Le présent module cible diverses parties prenantes intervenant dans la fourniture d’un soutien en matière de réintégration à différents niveaux et différentes étapes, notamment les acteurs de la protection de l’enfance, les autorités chargées de la migration, les fournisseurs de services locaux et les partenaires de développement, entre autres. Il couvre divers groupes d’enfants de retour, y compris les enfants non accompagnés et séparés retournant auprès de leur famille, de leur tuteur légal ou des personnes qui en ont la charge, ainsi que les enfants retournant dans leur pays d’origine avec les membres de leur famille. Il intègre de bout en bout les aspects relatifs à l’âge et au sexe.

Étant donné que les retours forcés sont rarement considérés comme respectueux de l’intérêt supérieur de l’enfant, le présent module traite plus particulièrement de l’aide au retour volontaire et à la réintégration des enfants et des familles conforme à l’intérêt supérieur de l’enfant, en préconisant la fourniture d’une assistance tout au long du processus55. Néanmoins, il est admis que le retour et la réintégration des enfants migrants peuvent s’inscrire dans une variété de contextes et de circonstances, y compris le retour forcé ou spontané sans aide ou avec une aide minimale à n’importe quel moment du processus de retour. Le présent module propose des lignes directrices pouvant également éclairer l’aide à la réintégration pour les enfants et les familles retournant dans leur pays d’origine dans ces conditions.
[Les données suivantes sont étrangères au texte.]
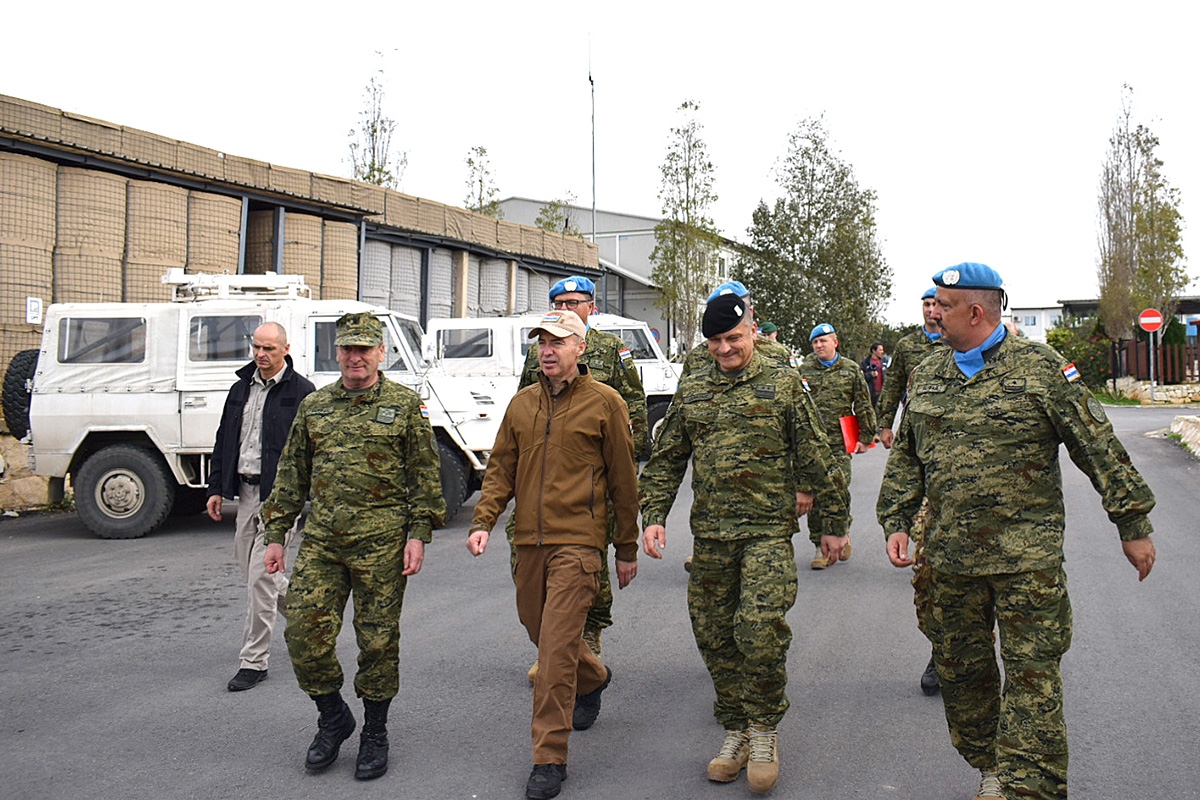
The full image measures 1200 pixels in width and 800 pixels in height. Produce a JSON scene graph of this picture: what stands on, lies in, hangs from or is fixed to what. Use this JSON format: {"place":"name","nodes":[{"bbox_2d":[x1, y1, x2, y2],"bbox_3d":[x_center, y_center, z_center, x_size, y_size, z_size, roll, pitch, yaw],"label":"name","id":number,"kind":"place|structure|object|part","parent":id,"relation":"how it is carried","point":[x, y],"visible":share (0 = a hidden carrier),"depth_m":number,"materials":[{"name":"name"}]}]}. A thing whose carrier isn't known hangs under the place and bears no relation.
{"place":"outdoors","nodes":[
{"label":"outdoors","id":0,"kind":"place"},
{"bbox_2d":[0,96,604,402],"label":"building","id":1,"kind":"structure","parent":0,"point":[45,157],"materials":[{"name":"beige fabric"}]},
{"bbox_2d":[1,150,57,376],"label":"gabion barrier","id":2,"kind":"object","parent":1,"relation":"in","point":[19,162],"visible":0.73,"depth_m":13.38,"materials":[{"name":"beige fabric"}]},
{"bbox_2d":[26,297,42,324],"bbox_3d":[-6.072,-0.949,12.965,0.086,0.313,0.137,0,2,13],"label":"sign","id":3,"kind":"object","parent":1,"relation":"attached to","point":[34,304],"visible":0.9,"depth_m":12.95,"materials":[{"name":"white"}]},
{"bbox_2d":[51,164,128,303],"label":"gabion barrier","id":4,"kind":"object","parent":1,"relation":"in","point":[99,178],"visible":0.61,"depth_m":14.39,"materials":[{"name":"beige fabric"}]},
{"bbox_2d":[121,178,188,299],"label":"gabion barrier","id":5,"kind":"object","parent":1,"relation":"in","point":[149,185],"visible":0.52,"depth_m":15.48,"materials":[{"name":"beige fabric"}]},
{"bbox_2d":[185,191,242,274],"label":"gabion barrier","id":6,"kind":"object","parent":1,"relation":"in","point":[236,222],"visible":0.49,"depth_m":16.94,"materials":[{"name":"beige fabric"}]},
{"bbox_2d":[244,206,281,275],"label":"doorway","id":7,"kind":"structure","parent":1,"relation":"in","point":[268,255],"depth_m":18.50,"materials":[{"name":"brown"}]},
{"bbox_2d":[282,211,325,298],"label":"gabion barrier","id":8,"kind":"object","parent":1,"relation":"in","point":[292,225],"visible":0.44,"depth_m":18.57,"materials":[{"name":"beige fabric"}]},
{"bbox_2d":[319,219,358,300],"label":"gabion barrier","id":9,"kind":"object","parent":1,"relation":"in","point":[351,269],"visible":0.49,"depth_m":19.26,"materials":[{"name":"beige fabric"}]},
{"bbox_2d":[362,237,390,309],"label":"gabion barrier","id":10,"kind":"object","parent":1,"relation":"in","point":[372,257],"visible":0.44,"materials":[{"name":"grey fabric"}]},
{"bbox_2d":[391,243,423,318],"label":"gabion barrier","id":11,"kind":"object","parent":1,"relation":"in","point":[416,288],"visible":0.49,"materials":[{"name":"grey fabric"}]},
{"bbox_2d":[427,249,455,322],"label":"gabion barrier","id":12,"kind":"object","parent":1,"relation":"in","point":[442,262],"visible":0.44,"depth_m":23.65,"materials":[{"name":"grey fabric"}]},
{"bbox_2d":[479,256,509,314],"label":"gabion barrier","id":13,"kind":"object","parent":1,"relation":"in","point":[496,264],"visible":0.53,"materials":[{"name":"grey fabric"}]},
{"bbox_2d":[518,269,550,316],"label":"gabion barrier","id":14,"kind":"object","parent":1,"relation":"in","point":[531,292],"visible":0.43,"depth_m":26.68,"materials":[{"name":"grey fabric"}]},
{"bbox_2d":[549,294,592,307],"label":"eyeglasses","id":15,"kind":"object","parent":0,"point":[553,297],"visible":0.75,"depth_m":5.96,"materials":[{"name":"plastic"}]},
{"bbox_2d":[549,276,595,298],"bbox_3d":[-0.136,-0.576,6.197,0.285,0.126,0.289,1,2,24],"label":"beret","id":16,"kind":"object","parent":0,"point":[557,290],"visible":0.75,"depth_m":6.11,"materials":[{"name":"blue fabric"}]},
{"bbox_2d":[0,404,1199,799],"label":"road","id":17,"kind":"structure","parent":0,"point":[200,679],"materials":[{"name":"grey asphalt"}]},
{"bbox_2d":[14,282,505,537],"bbox_3d":[-2.833,-0.026,11.676,5.006,2.337,2.129,0,2,0],"label":"armored vehicle","id":18,"kind":"object","parent":17,"relation":"on","point":[118,427],"visible":0.59,"depth_m":10.95,"materials":[{"name":"white metal"}]},
{"bbox_2d":[1,352,38,438],"bbox_3d":[-5.149,-0.059,10.961,0.384,0.814,0.738,0,2,1],"label":"spare tire","id":19,"kind":"object","parent":18,"relation":"attached to","point":[24,365],"visible":0.48,"depth_m":10.68,"materials":[{"name":"black rubber"}]},
{"bbox_2d":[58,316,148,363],"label":"window","id":20,"kind":"structure","parent":18,"relation":"in","point":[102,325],"depth_m":10.86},
{"label":"wheel","id":21,"kind":"part","parent":18,"relation":"part of","materials":[{"name":"black rubber"}]},
{"bbox_2d":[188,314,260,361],"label":"window","id":22,"kind":"structure","parent":18,"relation":"in","point":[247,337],"depth_m":10.73,"materials":[{"name":"glass"}]},
{"bbox_2d":[161,270,312,302],"bbox_3d":[-3.521,-1.125,11.801,1.479,0.293,0.829,0,2,13],"label":"roof rack","id":23,"kind":"object","parent":18,"relation":"on","point":[174,276],"visible":0.72,"depth_m":11.66,"materials":[{"name":"metal"}]},
{"bbox_2d":[209,323,314,690],"bbox_3d":[-1.574,0.498,5.849,0.533,1.674,0.727,0,2,13],"label":"man","id":24,"kind":"object","parent":17,"relation":"on","point":[275,362],"visible":0.81,"depth_m":5.67},
{"bbox_2d":[259,312,447,776],"bbox_3d":[-0.932,0.513,4.746,0.714,1.793,0.679,0,2,13],"label":"man","id":25,"kind":"object","parent":17,"relation":"on","point":[365,344],"visible":0.97,"depth_m":4.58},
{"bbox_2d":[423,310,680,459],"bbox_3d":[-0.280,-0.164,15.816,5.263,2.087,1.876,0,2,-3],"label":"vehicle","id":26,"kind":"object","parent":17,"relation":"on","point":[649,360],"visible":0.29,"depth_m":15.33,"materials":[{"name":"white metal"}]},
{"bbox_2d":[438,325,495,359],"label":"window","id":27,"kind":"structure","parent":26,"relation":"in","point":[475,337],"depth_m":15.38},
{"bbox_2d":[467,313,643,799],"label":"man","id":28,"kind":"object","parent":17,"relation":"on","point":[576,626],"visible":0.98,"depth_m":4.45},
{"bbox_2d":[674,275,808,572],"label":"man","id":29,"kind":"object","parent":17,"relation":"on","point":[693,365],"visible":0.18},
{"bbox_2d":[636,294,849,793],"bbox_3d":[0.559,0.495,4.544,0.791,1.811,0.674,1,2,40],"label":"man","id":30,"kind":"object","parent":17,"relation":"on","point":[731,365],"visible":0.99,"depth_m":4.36},
{"bbox_2d":[800,325,877,568],"bbox_3d":[1.636,0.317,8.807,0.740,1.828,0.722,0,2,13],"label":"man","id":31,"kind":"object","parent":17,"relation":"on","point":[827,351],"visible":0.67,"depth_m":8.71},
{"bbox_2d":[838,415,860,454],"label":"red folder","id":32,"kind":"object","parent":31,"relation":"in","point":[846,423],"visible":0.59,"depth_m":9.02,"materials":[{"name":"red paper"}]},
{"bbox_2d":[862,342,886,410],"bbox_3d":[5.115,-0.348,22.537,0.516,1.464,0.573,0,2,13],"label":"person","id":33,"kind":"object","parent":17,"relation":"on","point":[874,348],"visible":0.74,"depth_m":22.37},
{"bbox_2d":[877,280,955,695],"bbox_3d":[1.663,0.362,5.629,0.728,1.981,0.947,0,2,-6],"label":"man","id":34,"kind":"object","parent":17,"relation":"on","point":[928,318],"visible":0.26,"depth_m":5.77},
{"bbox_2d":[880,264,1160,799],"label":"man","id":35,"kind":"object","parent":17,"relation":"on","point":[1140,560],"visible":0.98,"depth_m":3.69},
{"bbox_2d":[1168,415,1199,457],"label":"stone curb","id":36,"kind":"structure","parent":17,"relation":"on","point":[1175,423],"depth_m":19.24,"materials":[{"name":"stone"}]},
{"bbox_2d":[0,0,1199,326],"label":"sky","id":37,"kind":"structure","parent":0,"point":[844,8],"materials":[{"name":"white"}]},
{"bbox_2d":[489,198,754,356],"label":"building","id":38,"kind":"structure","parent":0,"point":[639,241],"materials":[{"name":"grey metal"}]},
{"bbox_2d":[1005,305,1070,341],"label":"white building","id":39,"kind":"structure","parent":0,"point":[1025,313],"materials":[{"name":"white paint"}]},
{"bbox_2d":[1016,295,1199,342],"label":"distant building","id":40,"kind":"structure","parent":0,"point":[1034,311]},
{"bbox_2d":[1104,378,1198,404],"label":"stone wall","id":41,"kind":"structure","parent":0,"point":[1180,393],"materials":[{"name":"stone"}]},
{"label":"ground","id":42,"kind":"structure","parent":0},
{"bbox_2d":[1,433,55,511],"bbox_3d":[-6.679,0.767,12.198,1.903,0.850,2.531,0,2,13],"label":"stone wall","id":43,"kind":"structure","parent":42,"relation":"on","point":[27,488],"depth_m":12.45,"materials":[{"name":"stone"}]},
{"bbox_2d":[346,53,408,188],"bbox_3d":[-7.380,-6.048,39.984,2.425,11.044,2.540,-1,2,-36],"label":"tree","id":44,"kind":"object","parent":42,"relation":"on","point":[374,131],"visible":0.5,"depth_m":39.70,"materials":[{"name":"plant"}]},
{"bbox_2d":[462,145,499,216],"label":"tree","id":45,"kind":"object","parent":42,"relation":"on","point":[470,162],"visible":0.39,"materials":[{"name":"green plant"}]},
{"bbox_2d":[534,195,581,237],"label":"tree","id":46,"kind":"object","parent":42,"relation":"on","point":[560,218],"visible":0.31,"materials":[{"name":"green plant"}]},
{"bbox_2d":[587,33,597,247],"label":"antenna pole","id":47,"kind":"object","parent":42,"relation":"on","point":[592,152],"visible":0.59,"depth_m":39.00,"materials":[{"name":"metal"}]},
{"bbox_2d":[652,101,721,356],"bbox_3d":[2.886,-4.925,39.741,2.526,9.750,2.690,0,2,13],"label":"tree","id":48,"kind":"object","parent":42,"relation":"on","point":[696,108],"visible":0.94,"depth_m":39.43,"materials":[{"name":"plant"}]},
{"bbox_2d":[681,282,793,380],"bbox_3d":[0.792,0.165,7.013,0.715,1.660,0.672,0,2,13],"label":"man","id":49,"kind":"object","parent":42,"relation":"on","point":[700,365],"visible":0.16,"depth_m":6.95},
{"bbox_2d":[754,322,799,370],"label":"person","id":50,"kind":"object","parent":42,"relation":"on","point":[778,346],"visible":0.14,"depth_m":10.39},
{"bbox_2d":[757,321,777,336],"bbox_3d":[1.917,-0.827,13.743,0.246,0.154,0.311,0,2,13],"label":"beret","id":51,"kind":"object","parent":50,"relation":"on","point":[766,325],"visible":0.65,"depth_m":13.67,"materials":[{"name":"green"}]},
{"bbox_2d":[734,112,893,359],"label":"tree","id":52,"kind":"object","parent":42,"relation":"on","point":[809,313],"visible":0.93,"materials":[{"name":"green plant"}]},
{"bbox_2d":[1046,318,1115,391],"bbox_3d":[15.004,-1.270,37.229,2.517,2.522,2.997,0,2,13],"label":"shrub","id":53,"kind":"object","parent":42,"relation":"on","point":[1088,348],"visible":0.52,"depth_m":36.68,"materials":[{"name":"green plant"}]},
{"bbox_2d":[1095,82,1188,341],"bbox_3d":[17.582,-5.357,39.350,3.080,10.011,2.807,-2,2,-40],"label":"tree","id":54,"kind":"object","parent":42,"relation":"on","point":[1168,283],"visible":0.91,"depth_m":38.96,"materials":[{"name":"plant"}]},
{"bbox_2d":[1148,329,1155,400],"bbox_3d":[14.355,-1.018,31.397,0.180,2.512,0.246,0,2,13],"label":"sign pole","id":55,"kind":"object","parent":42,"relation":"on","point":[1151,346],"visible":0.72,"depth_m":31.38,"materials":[{"name":"metal"}]},
{"bbox_2d":[1137,308,1164,331],"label":"no entry sign","id":56,"kind":"object","parent":55,"relation":"attached to","point":[1154,327],"visible":0.95,"depth_m":28.53,"materials":[{"name":"red metal"}]},
{"bbox_2d":[1113,335,1199,381],"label":"wooden fence","id":57,"kind":"object","parent":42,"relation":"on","point":[1133,341],"visible":0.65,"depth_m":36.16,"materials":[{"name":"brown wood"}]}
]}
Ce module emprunte des exemples concrets à une série de cas de réintégration, d’intégration sociale, de développement communautaire et d’autres contextes partageant une dynamique commune en ce qui concerne le processus de réintégration. Tous les exemples et toutes les lignes directrices visent à proposer des suggestions pour résoudre les problèmes, à travailler à partir des ressources disponibles et à encourager la réflexion créatrice dans le but de trouver des solutions à l’appui des enfants de retour et de leur famille. Le présent module n’a pas de visée prescriptive mais devrait plutôt être utilisé de façon souple, en fonction du contexte, des ressources disponibles, ainsi que des profils et besoins spécifiques des enfants de retour et de leur famille.

STRUCTURE DU MODULE

Le présent module suit la structure du manuel, afin de présenter des approches de l’aide à la réintégration fondées sur les droits de l’enfant et soucieuses des besoins de l’enfant dans le cadre de l’approche intégrée. Il comporte cinq chapitres couvrant les principes clés d’une approche de la réintégration intégrée, fondée sur les droits de l’enfant et soucieuse des besoins de l’enfant aux niveaux individuel, communautaire et structurel, ainsi que des indicateurs pour le suivi et l’évaluation de l’aide à la réintégration. Le public cible général se compose des administrateurs de programme et responsables de l’élaboration des programmes, des chargés de dossier, des fournisseurs de services, du personnel des gouvernements locaux et nationaux, des partenaires d’exécution, des donateurs et des chargés du suivi et de l’évaluation. Le public cible varie légèrement pour chaque chapitre et sera indiqué en conséquence.

51 Voir https://data.unicef.org/topic/child-migration-and-displacement/migration/.

52 Comité des droits de l’enfant des Nations Unies, Observation générale nº 6, Traitement des enfants non accompagnés et des enfants séparés en dehors de leur pays d’origine, p. 5 (2005).

53 OIM, Manuel sur la protection et l’aide aux migrants vulnérables à la violence, à l’exploitation et aux mauvais traitements, p. 251 (Genève, 2019).

54 OIM, Répondre aux besoins des enfants migrants (Genève, 2018).

55 Natalia Alonso Cano et Irina Todorova, Towards child-rights compliance in return and reintegration, Migration Policy Practice: Special Issue on Return and Reintegration, vol. IX, n° 1, pp. 15‑21 (janvier-mars 2019).